What is required:
Would you copy all lines in the data that contain the word "linecap"?

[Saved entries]
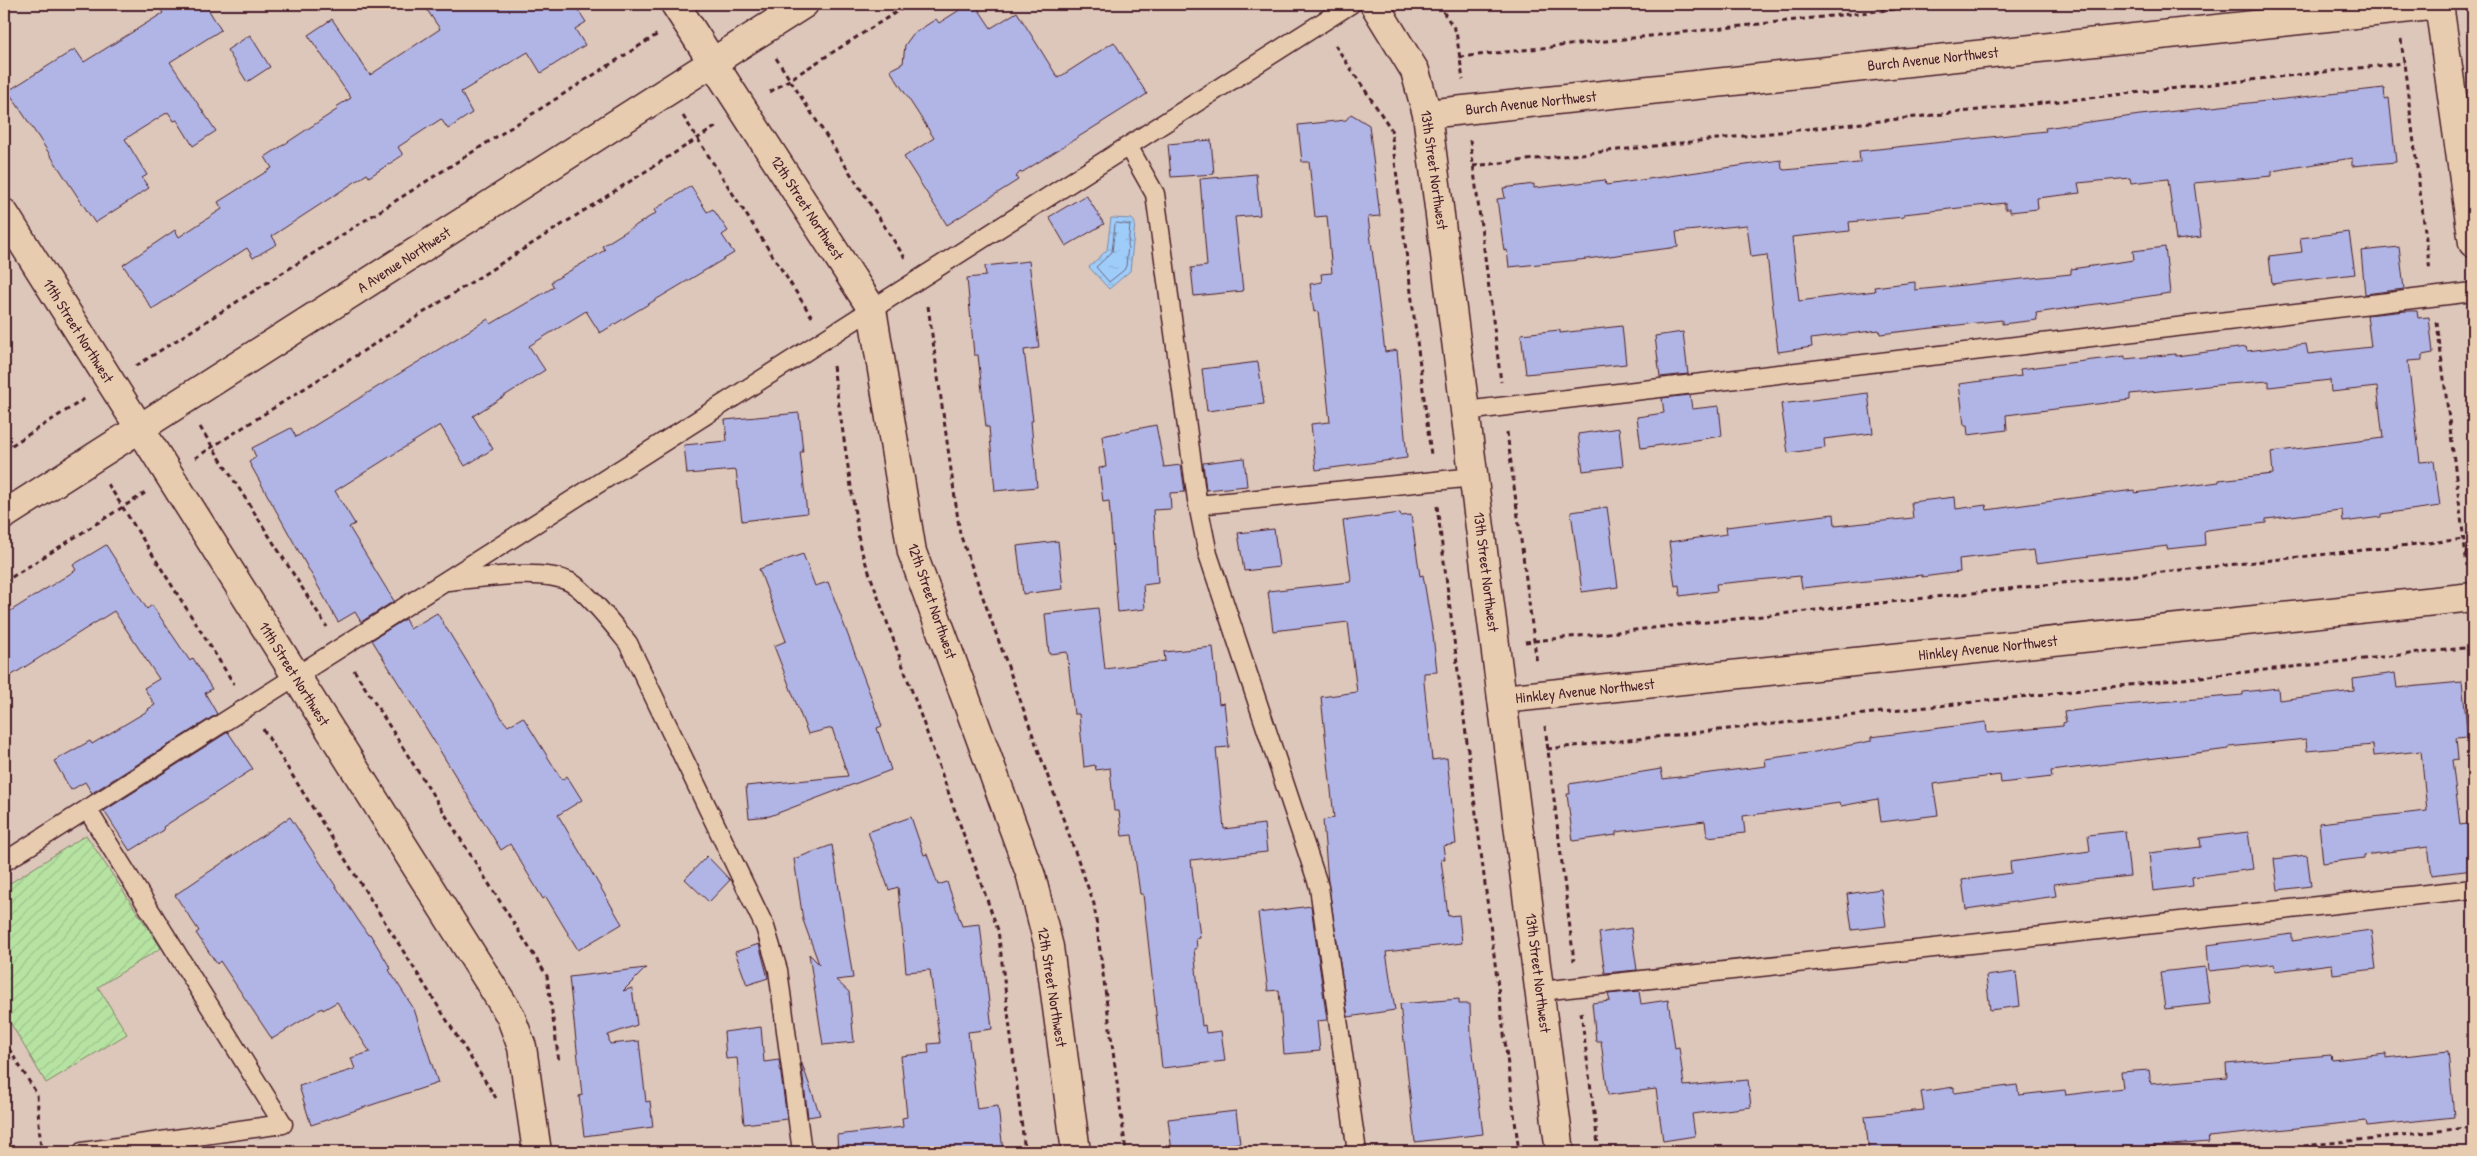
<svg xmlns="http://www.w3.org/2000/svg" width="2477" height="1156" font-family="'Patrick Hand',sans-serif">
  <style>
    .garden { fill: url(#garden-furrows); stroke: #808166 }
    .water { fill: url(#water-ripples); stroke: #7d87a7 }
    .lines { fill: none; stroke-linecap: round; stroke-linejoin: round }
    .shore { stroke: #6c657e; stroke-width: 1 }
    .building { fill: #b0b5e6; stroke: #4a1f2b }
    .service-casing { stroke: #4a1f2b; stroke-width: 21 }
    .minor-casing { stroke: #4a1f2b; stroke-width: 31 }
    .path { stroke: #4a1f2b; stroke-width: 3; stroke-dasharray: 5 4; stroke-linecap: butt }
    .service { stroke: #e7ccaf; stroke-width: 18 }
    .minor { stroke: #e7ccaf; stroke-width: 28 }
    .labels { text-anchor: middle; stroke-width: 4.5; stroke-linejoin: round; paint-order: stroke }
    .street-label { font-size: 15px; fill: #4a1f2b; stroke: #e7ccaf }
  </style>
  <defs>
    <pattern id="garden-furrows" width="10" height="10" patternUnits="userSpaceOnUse" patternTransform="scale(1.25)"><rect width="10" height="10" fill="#b6e3a2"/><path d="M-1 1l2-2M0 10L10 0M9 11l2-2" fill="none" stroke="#9ec28c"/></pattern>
    <pattern id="water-ripples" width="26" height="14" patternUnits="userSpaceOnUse" patternTransform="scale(1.25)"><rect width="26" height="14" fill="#9fcdfa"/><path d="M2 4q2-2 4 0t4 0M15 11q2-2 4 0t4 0" fill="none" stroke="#8ab0d6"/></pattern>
  </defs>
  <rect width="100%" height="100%" fill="#dcc7ba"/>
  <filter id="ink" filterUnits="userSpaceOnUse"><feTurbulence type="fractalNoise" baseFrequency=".02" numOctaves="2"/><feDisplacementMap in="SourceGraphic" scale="10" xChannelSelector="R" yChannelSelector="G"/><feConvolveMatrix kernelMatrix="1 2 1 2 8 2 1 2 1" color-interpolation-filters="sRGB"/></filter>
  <g filter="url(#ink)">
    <path class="garden" d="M 86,835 L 161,948 L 98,987 L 127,1034 L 46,1083 L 4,1012 L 4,887 Z"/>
    <path class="water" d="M 1111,218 L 1132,219 L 1135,223 L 1130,271 L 1109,289 L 1089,267 L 1107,250 Z"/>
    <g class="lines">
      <path class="shore" d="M 1117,223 L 1130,225 L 1126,266 L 1124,270 L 1109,282 L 1096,267 L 1112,252 L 1115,225 Z"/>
    </g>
    <path class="building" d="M 157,4 L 205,4 L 221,30 L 170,62 L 216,131 L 193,146 L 177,120 L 174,121 L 168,112 L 125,139 L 147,175 L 142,178 L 149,188 L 95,223 L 8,91 L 75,49 L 84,62 L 163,13 Z
      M 423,4 L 574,4 L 586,22 L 575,29 L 585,45 L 541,73 L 528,52 L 461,92 L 472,113 L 448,129 L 441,119 L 398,147 L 403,155 L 369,177 L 367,174 L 272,236 L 277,244 L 253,258 L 247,248 L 152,309 L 123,265 L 175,230 L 179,237 L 222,209 L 218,202 L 272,168 L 265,157 L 338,109 L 336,107 L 351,98 L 308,35 L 332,19 L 370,75 L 440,29 Z
      M 969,4 L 975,4 L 991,28 L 1017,12 L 1058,78 L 1114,42 L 1147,94 L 1021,173 L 1020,172 L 1016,177 L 1018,180 L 947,225 L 904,157 L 934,138 L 890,70 L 903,63 L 905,45 L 913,34 L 936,19 L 939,23 Z
      M 250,35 L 270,67 L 247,82 L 227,50 Z
      M 2384,88 L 2385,99 L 2389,98 L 2396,162 L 2352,166 L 2352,158 L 2272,171 L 2272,176 L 2194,183 L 2201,237 L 2176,240 L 2168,179 L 2131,183 L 2130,178 L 2078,183 L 2080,193 L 2037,198 L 2038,209 L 2010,212 L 2010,209 L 2005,209 L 2005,203 L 1904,214 L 1904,217 L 1849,222 L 1850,231 L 1792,237 L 1799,301 L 1875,291 L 1874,287 L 1915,282 L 1915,290 L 2071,274 L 2071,269 L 2134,260 L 2133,251 L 2165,247 L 2170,293 L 2036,313 L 2037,320 L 2002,324 L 2002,320 L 1880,334 L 1879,330 L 1811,339 L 1812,347 L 1778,352 L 1767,255 L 1751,257 L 1747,225 L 1676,232 L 1678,247 L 1579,260 L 1509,267 L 1507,250 L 1504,251 L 1497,199 L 1505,198 L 1503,188 L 1534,184 L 1534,188 L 1605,180 L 1606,185 L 1781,160 L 1782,169 L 1785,170 L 1858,163 L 1860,162 L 1859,151 L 2046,131 L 2045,128 L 2140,115 Z
      M 1351,114 L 1369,125 L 1380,216 L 1368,217 L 1385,352 L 1397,350 L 1407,458 L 1316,470 L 1311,424 L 1330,422 L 1318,311 L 1314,312 L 1310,284 L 1322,282 L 1321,274 L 1332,273 L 1327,216 L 1315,217 L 1309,162 L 1302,162 L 1298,125 L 1346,120 Z
      M 1211,140 L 1214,174 L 1171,177 L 1168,144 Z
      M 1256,174 L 1260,215 L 1235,217 L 1243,291 L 1194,296 L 1191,268 L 1207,266 L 1200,179 Z
      M 691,186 L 707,212 L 713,209 L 728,231 L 722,235 L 734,253 L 600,333 L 586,311 L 529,346 L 545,370 L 473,416 L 493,449 L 465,466 L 440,425 L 335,491 L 355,524 L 349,527 L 394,601 L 361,622 L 355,612 L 338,622 L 249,462 L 256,457 L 252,448 L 291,428 L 296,437 L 488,319 L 491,324 L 554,287 L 551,282 L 605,250 L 602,246 L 656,213 L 654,210 Z
      M 1086,195 L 1104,224 L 1066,246 L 1049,217 Z
      M 2349,232 L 2355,274 L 2272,284 L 2269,256 L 2302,252 L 2300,238 Z
      M 2399,247 L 2404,289 L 2365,294 L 2361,251 Z
      M 1029,261 L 1039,348 L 1024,350 L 1033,421 L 1031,421 L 1037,487 L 995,491 L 989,427 L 986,427 L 978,355 L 974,355 L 967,278 L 986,276 L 985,266 Z
      M 2406,311 L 2417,311 L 2418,318 L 2429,317 L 2433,353 L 2422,355 L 2422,360 L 2408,361 L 2420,462 L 2434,461 L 2440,506 L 2381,514 L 2381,517 L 2343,522 L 2342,511 L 2340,510 L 2266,519 L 2266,523 L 2206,530 L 2204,532 L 2205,545 L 2167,549 L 2167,546 L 2036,563 L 2034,550 L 1959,559 L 1960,572 L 1922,577 L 1922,575 L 1802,588 L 1800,576 L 1716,584 L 1717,591 L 1680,596 L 1679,585 L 1675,586 L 1669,542 L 1727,534 L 1726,527 L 1834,514 L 1835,526 L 1913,518 L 1911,502 L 1955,497 L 1956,509 L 1986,505 L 1987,510 L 2095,495 L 2135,490 L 2135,493 L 2219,482 L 2219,480 L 2273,474 L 2271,452 L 2383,438 L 2377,387 L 2331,392 L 2330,380 L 2269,387 L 2269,381 L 2227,384 L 2130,394 L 2130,400 L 2006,415 L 2007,430 L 1968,435 L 1967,425 L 1964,425 L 1959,384 L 2021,376 L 2020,369 L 2125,356 L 2125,359 L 2175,354 L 2176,356 L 2246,347 L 2247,351 L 2306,344 L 2308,354 L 2371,347 L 2367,315 Z
      M 1622,326 L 1626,364 L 1526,374 L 1521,334 L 1560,330 L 1560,333 Z
      M 1683,332 L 1688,374 L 1660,377 L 1655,336 Z
      M 1258,362 L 1264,404 L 1207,411 L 1202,369 Z
      M 1868,393 L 1873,433 L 1824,439 L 1825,448 L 1788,453 L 1781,404 Z
      M 1690,395 L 1692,409 L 1719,406 L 1722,436 L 1641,448 L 1637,417 L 1664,413 L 1662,398 Z
      M 799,413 L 803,452 L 800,452 L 807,513 L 742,521 L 736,470 L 687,474 L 684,445 L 727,441 L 725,420 Z
      M 1156,425 L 1164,467 L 1181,465 L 1185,492 L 1170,493 L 1171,509 L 1153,510 L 1158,583 L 1143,585 L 1145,609 L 1118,612 L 1109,501 L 1103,502 L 1099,468 L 1106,467 L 1102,436 Z
      M 1619,428 L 1623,466 L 1583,471 L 1578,434 Z
      M 1244,458 L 1247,486 L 1206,490 L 1203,463 Z
      M 1607,507 L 1618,587 L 1582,592 L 1571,512 Z
      M 1400,513 L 1401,516 L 1411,515 L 1420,576 L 1423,575 L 1433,635 L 1437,672 L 1424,673 L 1424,682 L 1432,760 L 1447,758 L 1456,844 L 1443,846 L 1445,859 L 1441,859 L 1448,916 L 1459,915 L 1462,943 L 1386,952 L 1395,1010 L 1348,1017 L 1328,882 L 1323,820 L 1334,818 L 1321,697 L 1357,692 L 1348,622 L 1273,631 L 1268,591 L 1350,582 L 1351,579 L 1343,521 Z
      M 1274,529 L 1279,567 L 1244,571 L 1238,533 Z
      M 1058,541 L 1063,589 L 1023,594 L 1017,546 Z
      M 106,545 L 147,609 L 152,605 L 190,661 L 193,658 L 212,689 L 205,693 L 217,714 L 92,793 L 85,782 L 71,790 L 54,761 L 90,741 L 92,744 L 149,710 L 148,709 L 155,705 L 144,688 L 159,679 L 114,611 L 4,680 L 4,615 L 76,570 L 73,565 Z
      M 803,554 L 815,586 L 828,582 L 882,726 L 877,728 L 891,770 L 770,816 L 749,818 L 746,786 L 848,776 L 832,728 L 808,734 L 774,646 L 786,641 L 759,569 Z
      M 1098,608 L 1105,669 L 1165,661 L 1164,652 L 1213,647 L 1219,704 L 1224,703 L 1229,747 L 1216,748 L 1224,829 L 1264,824 L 1267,852 L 1191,860 L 1200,938 L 1196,939 L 1197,948 L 1194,949 L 1202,1026 L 1205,1025 L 1206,1033 L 1221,1031 L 1225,1061 L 1162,1068 L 1143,894 L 1140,894 L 1132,835 L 1122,836 L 1119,811 L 1114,811 L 1110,768 L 1096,770 L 1095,765 L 1084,767 L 1079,714 L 1074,714 L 1067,652 L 1049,654 L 1045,614 Z
      M 437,613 L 503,720 L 508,726 L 523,717 L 562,780 L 567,776 L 582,800 L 558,815 L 622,924 L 578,950 L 546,897 L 543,899 L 510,844 L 501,850 L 372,640 L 405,619 L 410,629 Z
      M 2395,673 L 2397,688 L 2462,682 L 2468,737 L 2456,738 L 2458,759 L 2452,760 L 2460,825 L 2473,823 L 2473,870 L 2432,875 L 2428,847 L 2364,855 L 2364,858 L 2323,863 L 2319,823 L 2427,811 L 2421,751 L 2374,756 L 2373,745 L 2307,751 L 2306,739 L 2229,747 L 2229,749 L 2051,771 L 2052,777 L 2001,783 L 2000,775 L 1933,784 L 1938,815 L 1881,822 L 1878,799 L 1841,806 L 1840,803 L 1743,816 L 1745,833 L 1707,837 L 1705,821 L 1616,832 L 1616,835 L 1573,841 L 1567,794 L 1570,794 L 1569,784 L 1661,769 L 1663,779 L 1766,766 L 1765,759 L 1815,752 L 1871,741 L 1871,737 L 1986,722 L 1987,733 L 2063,726 L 2063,723 L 2066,722 L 2064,712 L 2101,707 L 2243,695 L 2243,692 L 2278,688 L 2279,700 L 2354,691 L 2353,679 Z
      M 228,732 L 253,769 L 163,827 L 164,830 L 130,851 L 104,811 Z
      M 290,817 L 368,935 L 370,934 L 391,969 L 389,970 L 414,1009 L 438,1083 L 311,1125 L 299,1086 L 355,1069 L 351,1058 L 370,1052 L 337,1002 L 323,1010 L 322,1008 L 272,1039 L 220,961 L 217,964 L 196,933 L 199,931 L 175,895 Z
      M 911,817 L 924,855 L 927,854 L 938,885 L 947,882 L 962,926 L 980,924 L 992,1029 L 968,1032 L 977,1109 L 998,1106 L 1003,1151 L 838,1152 L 837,1135 L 903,1127 L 902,1118 L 907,1117 L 901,1056 L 929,1053 L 928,1044 L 940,1043 L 930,970 L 906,972 L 898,887 L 889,890 L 868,832 Z
      M 2125,831 L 2130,876 L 2054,884 L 2056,896 L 1966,909 L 1962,880 L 2011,873 L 2010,862 L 2090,851 L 2088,835 Z
      M 2248,832 L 2253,869 L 2192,877 L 2193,886 L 2153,891 L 2149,853 L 2201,847 L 2200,838 Z
      M 832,845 L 853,978 L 836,980 L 849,992 L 854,1042 L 823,1045 L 809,954 L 819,964 L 803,920 L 794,859 Z
      M 2307,855 L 2311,886 L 2278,890 L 2274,859 Z
      M 707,856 L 730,880 L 709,902 L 685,879 Z
      M 1881,889 L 1886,926 L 1852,930 L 1847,894 Z
      M 1311,906 L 1327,1020 L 1317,1021 L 1320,1051 L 1284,1054 L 1279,990 L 1268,991 L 1258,913 Z
      M 1631,928 L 1637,970 L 1605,973 L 1599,933 Z
      M 2371,930 L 2376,969 L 2333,974 L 2332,964 L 2275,971 L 2274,964 L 2209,971 L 2207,945 L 2292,934 L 2292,941 Z
      M 759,944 L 768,978 L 747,985 L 735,952 Z
      M 2205,967 L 2210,1004 L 2165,1009 L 2160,972 Z
      M 646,968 L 623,991 L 632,988 L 637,1025 L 608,1035 L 610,1044 L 639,1041 L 646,1102 L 650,1101 L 653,1127 L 584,1136 L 579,1096 L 582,1095 L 569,977 Z
      M 2016,972 L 2020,1006 L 1990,1010 L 1986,976 Z
      M 1639,991 L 1641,1004 L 1668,1000 L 1675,1048 L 1679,1047 L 1684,1086 L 1748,1080 L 1751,1107 L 1692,1114 L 1695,1136 L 1663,1141 L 1656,1089 L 1608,1095 L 1601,1041 L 1596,1041 L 1592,1003 L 1610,1001 L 1608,994 Z
      M 1459,999 L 1459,1004 L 1470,1004 L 1471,1037 L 1483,1134 L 1415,1142 L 1400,1004 Z
      M 761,1027 L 764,1062 L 779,1060 L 787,1119 L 744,1124 L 737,1058 L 726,1059 L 724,1032 Z
      M 2448,1051 L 2454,1117 L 2367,1126 L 2366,1121 L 2208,1137 L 2209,1142 L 2146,1147 L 2147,1150 L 2123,1152 L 1869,1152 L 1865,1116 L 1924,1110 L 1921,1092 L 1954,1087 L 1954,1093 L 2017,1085 L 2019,1095 L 2065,1090 L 2066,1095 L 2123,1088 L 2121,1072 L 2149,1070 L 2151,1084 L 2227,1077 L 2226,1064 L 2331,1055 L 2332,1060 L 2386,1054 L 2386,1058 Z
      M 801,1061 L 820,1115 L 808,1117 Z
      M 1236,1111 L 1240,1143 L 1218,1146 L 1219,1152 L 1172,1152 L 1168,1119 Z"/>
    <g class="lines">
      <g class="service-casing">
        <path id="service" d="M 1128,146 L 1155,194 L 1197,500 L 1208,554 L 1319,887 L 1357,1152
          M 1465,411 L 2473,292
          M 1198,505 L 1474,477
          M 448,581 C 480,578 542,568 570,582 C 586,590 616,628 628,643 L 765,927 L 778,970 L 802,1152
          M 4,862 L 1351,4
          M 1541,991 L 2473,889
          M 82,1152 L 283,1124 L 87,809"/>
      </g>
      <g class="minor-casing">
        <path id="minor" d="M 675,4 L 872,309 L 912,552 L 1031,876 L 1049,947 L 1076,1152
          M 1374,4 L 1415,71 L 1427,114 L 1560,1152
          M 2439,4 L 2473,243
          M 1427,114 L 2439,5
          M 4,213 L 510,1015 L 522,1047 L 537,1152
          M 4,515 L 804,4
          M 1502,699 L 2473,597"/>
      </g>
      <path class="path" d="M 1438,4 L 1456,31 L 1463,80
        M 2401,39 L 2430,271
        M 1335,45 L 1391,129 L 1431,455
        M 1460,57 L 1941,4
        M 776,58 L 905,258
        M 770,92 L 909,4
        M 683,116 L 812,317
        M 1470,140 L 1501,382
        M 1473,166 L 2404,63
        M 928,306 L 960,534 L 1094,904 L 1126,1152
        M 2437,322 L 2467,566
        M 136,366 L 658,34
        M 833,366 L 860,547 L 998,930 L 1025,1152
        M 200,427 L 327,627
        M 1507,432 L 1537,664
        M 4,450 L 86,398
        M 195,458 L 717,126
        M 108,484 L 234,684
        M 1437,506 L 1519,1152
        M 2466,553 L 2473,552
        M 4,582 L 145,493
        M 1525,642 L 2464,539
        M 354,670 L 547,976 L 559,1062
        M 1545,726 L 1574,961
        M 263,729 L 496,1098
        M 1547,749 L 2473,647
        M 1581,1012 L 1599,1152
        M 4,1041 L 37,1094 L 41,1152
        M 2250,1152 L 2473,1127"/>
      <use href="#service" class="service"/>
      <use href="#minor" class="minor"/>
    </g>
  </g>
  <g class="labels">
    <g class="street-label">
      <text transform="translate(1933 59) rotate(-6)" y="5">Burch Avenue Northwest</text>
      <text transform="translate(1531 103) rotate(-6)" y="5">Burch Avenue Northwest</text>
      <text transform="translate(1434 170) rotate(82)" y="5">13th Street Northwest</text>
      <text transform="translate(807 208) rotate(57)" y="5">12th Street Northwest</text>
      <text transform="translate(404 260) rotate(-33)" y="5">A Avenue Northwest</text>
      <text transform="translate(78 331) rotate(58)" y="5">11th Street Northwest</text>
      <text transform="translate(1486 572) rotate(83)" y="5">13th Street Northwest</text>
      <text transform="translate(932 601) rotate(71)" y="5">12th Street Northwest</text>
      <text transform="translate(1988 648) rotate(-6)" y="5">Hinkley Avenue Northwest</text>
      <text transform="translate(294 674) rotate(58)" y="5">11th Street Northwest</text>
      <text transform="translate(1585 691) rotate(-6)" y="5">Hinkley Avenue Northwest</text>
      <text transform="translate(1538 973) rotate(83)" y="5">13th Street Northwest</text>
      <text transform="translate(1052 987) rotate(81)" y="5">12th Street Northwest</text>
    </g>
  </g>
  <rect width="2477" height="1156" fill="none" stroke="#e7ccaf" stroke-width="20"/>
  <rect x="10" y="10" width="2457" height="1136" fill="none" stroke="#4a1f2b" stroke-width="2" filter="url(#ink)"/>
</svg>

Result:
    .lines { fill: none; stroke-linecap: round; stroke-linejoin: round }
    .path { stroke: #4a1f2b; stroke-width: 3; stroke-dasharray: 5 4; stroke-linecap: butt }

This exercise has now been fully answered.